▸ WHAT TO PRODUCE: Report each line of the entries below that has the word "Malin" in it.
*** Block opens ***
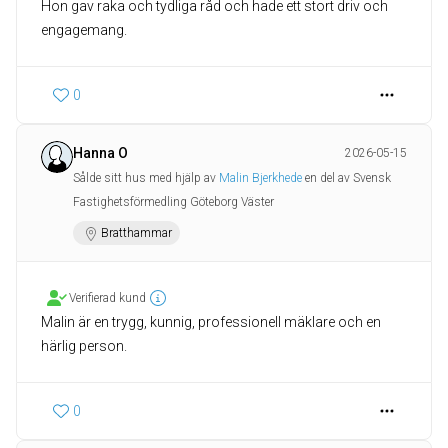
Hon gav raka och tydliga råd och hade ett stort driv och
engagemang.
0
Hanna O
2026-05-15
Sålde sitt hus med hjälp av
Malin Bjerkhede
en del av Svensk
Fastighetsförmedling Göteborg Väster
Bratthammar
Verifierad kund
Malin är en trygg, kunnig, professionell mäklare och en
härlig person.
0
*** Block closes ***
▸ EXERCISE SOLUTION:
Malin Bjerkhede
Malin är en trygg, kunnig, professionell mäklare och en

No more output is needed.